Once you reach the line containing "Ursus MOOI PLUS, poids" in the entries below, write out that line and each one after it down to the line containing "Leeftijdsgroep", exactly and with nothing added.

══════

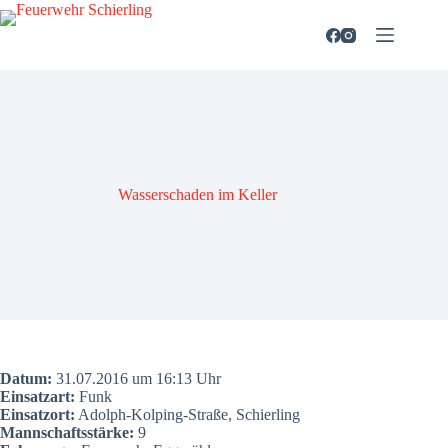
Zum
Inhalt
springen
Was­ser­scha­den im Kel­ler
Datum:
31.07.2016 um 16:13 Uhr
Ein­satz­art:
Funk
Ein­satz­ort:
Adolph-Kol­ping-Stra­ße, Schier­ling
Mann­schafts­stär­ke:
9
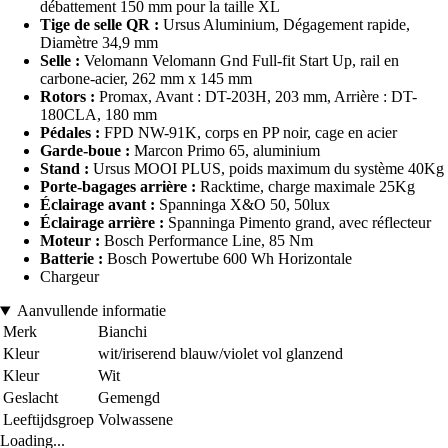
débattement 150 mm pour la taille XL
Tige de selle QR :
Ursus Aluminium, Dégagement rapide,
Diamètre 34,9 mm
Selle :
Velomann Velomann Gnd Full-fit Start Up, rail en
carbone-acier, 262 mm x 145 mm
Rotors :
Promax, Avant : DT-203H, 203 mm, Arrière : DT-
180CLA, 180 mm
Pédales :
FPD NW-91K, corps en PP noir, cage en acier
Garde-boue :
Marcon Primo 65, aluminium
Stand :
Ursus MOOI PLUS, poids maximum du système 40Kg
Porte-bagages arrière :
Racktime, charge maximale 25Kg
Éclairage avant :
Spanninga X&O 50, 50lux
Éclairage arrière :
Spanninga Pimento grand, avec réflecteur
Moteur :
Bosch Performance Line, 85 Nm
Batterie :
Bosch Powertube 600 Wh Horizontale
Chargeur
Aanvullende informatie
Merk
Bianchi
Kleur
wit/iriserend blauw/violet vol glanzend
Kleur
Wit
Geslacht
Gemengd
Leeftijdsgroep
Volwassene
Loading...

══════

Problem solution –
Ursus MOOI PLUS, poids maximum du système 40Kg
Porte-bagages arrière :
Racktime, charge maximale 25Kg
Éclairage avant :
Spanninga X&O 50, 50lux
Éclairage arrière :
Spanninga Pimento grand, avec réflecteur
Moteur :
Bosch Performance Line, 85 Nm
Batterie :
Bosch Powertube 600 Wh Horizontale
Chargeur
Aanvullende informatie
Merk
Bianchi
Kleur
wit/iriserend blauw/violet vol glanzend
Kleur
Wit
Geslacht
Gemengd
Leeftijdsgroep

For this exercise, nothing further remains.